Felix elinde simit tepsisi ve çay ile yanıma geldi. Ekibe bir mesaj çekip geri bana yaklaştı. Bu işareti biliyordum.

 

Dedikodu var.

 

Gözlerimi kısarak ona doğru yaklaştım. "Dinliyorum."

 

"Duyduklarıma göre tören yapılacakmış."

 

"Yalandır. Başkomiser olduğum halde bu bilgiler bana gelmiyor. Nasıl bu fikirler ortaya çıkıyor da yayılıyor anlamıyorum."

 

Tzuyu 'sen ne bilirsin sen ayakta uyuyorsun' nidaları atmaya başlamak için ağzını açtı. Gür bir ses bütün alanda yayıldı.

 

"Lee Minho odama gel."

 

"Geliyorum efendim."

 

Yerimden kalkıp büro müdürünün odasına doğru ilerledim. Kapıyı çalıp gel komutunu duyunca içeri geçtim. Girdiğim gibi sandalyelerden birini işaret edip oturmamı söyledi.

 

"Bugün 3 büyük duruşma var. 3 saldırgan da önemli kişiler. Bir aksaklık olmaması için üst düzey bir koruma var. Yine de ihtimaller çok ve öngörülemez. Bunun için sen görevlisin. Bugünü sağ salim kapatmaya çalış."

 

"Emriniz olur müdürüm."

 

Mavi bir dosyayı önüme koydu. Dosyada alınan önlemler, ekipler ve sorumlu kişiler vardı. Artık ezberlemiştim herşeyi.

 

"Ayrıca bugün bir tören olacak.

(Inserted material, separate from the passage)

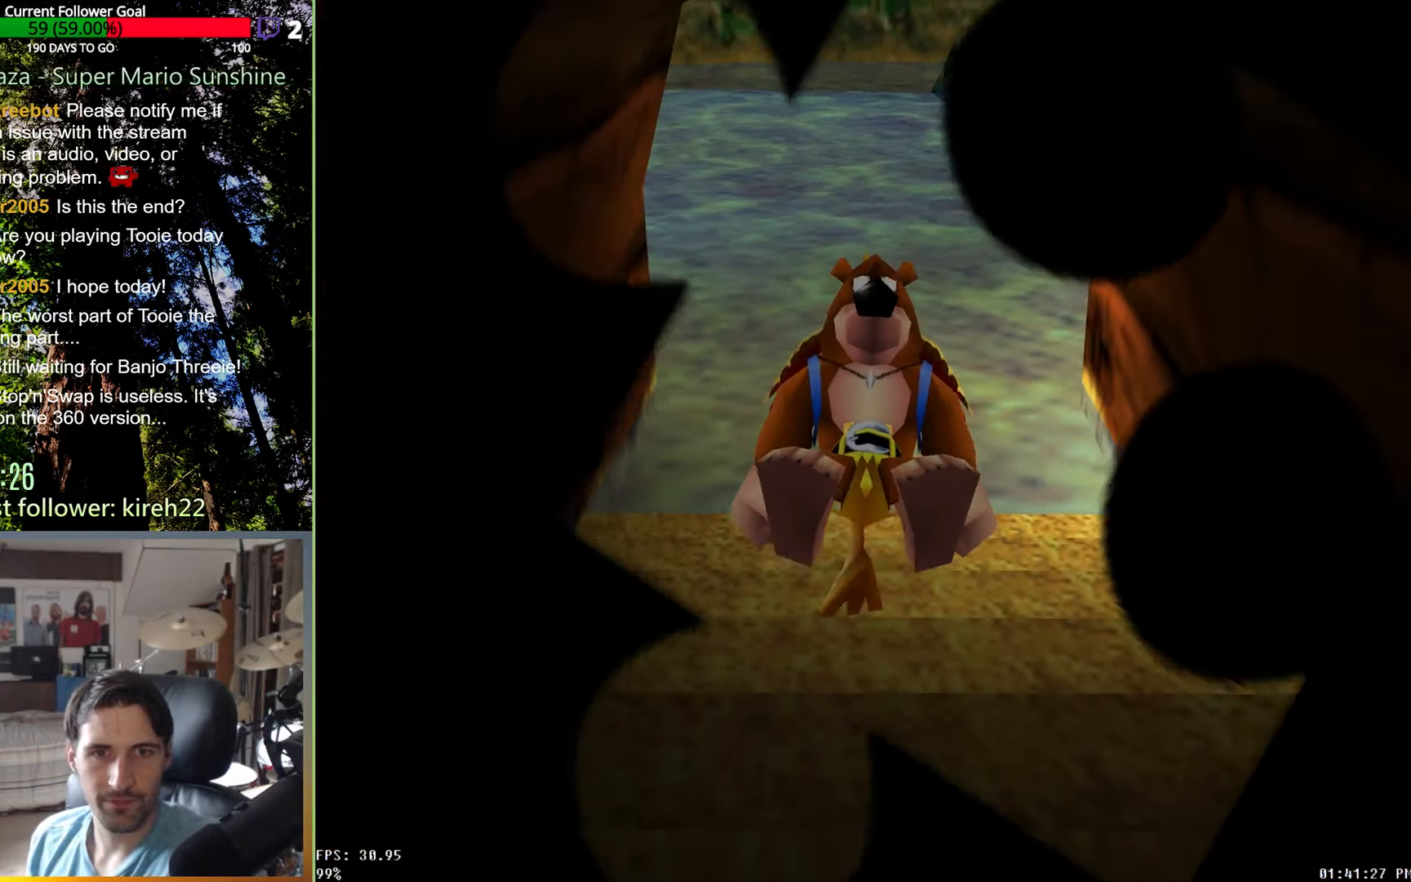
{"dt_ms": 500, "buttons": ["R2"], "left_stick": "up", "right_stick": "center", "events": []}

Normalde sürpriz olacaktı ama konuşmanı hazırla diye önceden söyleyeyim terfi alacaksın."

 

"Gerçekten mi? Çok teşekkür ederim müdürüm."

 

"Hak ettin Lee."

 

Tekrar teşekkür edip eğilip odadan çıktım. Seke seke Felix'in yanına gittim. "Çok işimiz var sarı kafa."

 

"Ne oldu çok mutlusun."

 

"Dedikodular doğru. Terfi alacakmışım ve güvenlik için görevlendirildik."

 

Güvenlikten biz sorumlu değildik. Ek iş olarak bize kilitliyor gibi düşünmeye başlamıştım ama emir büyük yerden gelmişti.

 

"Sahaya biz iniyoruz. Güvenliği biz sağlıyoruz. Sorguya biz iniyoruz. Maaş isteyince herkes kuyusuna çekiliyor. Yakında narkotikten gelecekler Minho."

 

Dosya ile kafasına vurup susturmayı tercih ettim. Terfi konusu hazır gündemde biraz göze girmek gerekiyordu. Simitleri yiyip odama geçtik. Güvenlik içini halletmem gerekiyordu.

 

 

Ekranda adliyeye giden yollar vardı. Bütün yolları kapattacaktık. Eşit mesafede birlikler de hazır bulunacaktı. Eş zamanlı olarak 3 mahkum da adliyeye gelecekti.

 

Belli başlı gazeteciler dışında sivil kimse olmayacaktı. Görevli polisler ise özel olarak seçilmişlerdi. Hepsine teker teker bakıp bir liste bile çıkartmıştım.

 

"Chan hiçbir şey yapamayacak. Bu sefer biz kazandık."

 

Büyük konuşmayı sevmiyordum. O yüzden bir cevap vermedim. Bir yerde bir açığın olup olmadığını bulmak için birkaç kişi ile birlikte inceleme yapıyorduk.

 

Özel harekattan Solar özel olarak buradaydı. Onun ekibi sahada önemli bir yerde olacaktı. Solar iyi bir lider ve keskin nişancıydı. "Güvenlik açığı yok. Burada kuş bile uçamaz Minho. Ekibime haber veriyorum başlayalım."

 

Önden gönderdiğimiz ekip Taejun'u çoktan savcılığa götürmüştü. Biz hem Jisung'u hem de Nari'yi götürecektik. Aşağıda zırhlı arabalar hazırda bekliyordu.

 

İlk önce Solar telefonda birine bir şeyler söyleyerek odadan çıktı. Ekibime küçük bir konuşma yapacaktım.

 

"Bizim için önemli olacak. Hata istemiyorum. Günü başarı ile bitirirsek günün sonunda ödülümüzü alacağız."

 

Herkes yeterince ciddiydi. Bu görüntüyü seviyordum. Bugün Chan'dan intikam alacaktım. Seungmin için bunu yapmak zorundaydım.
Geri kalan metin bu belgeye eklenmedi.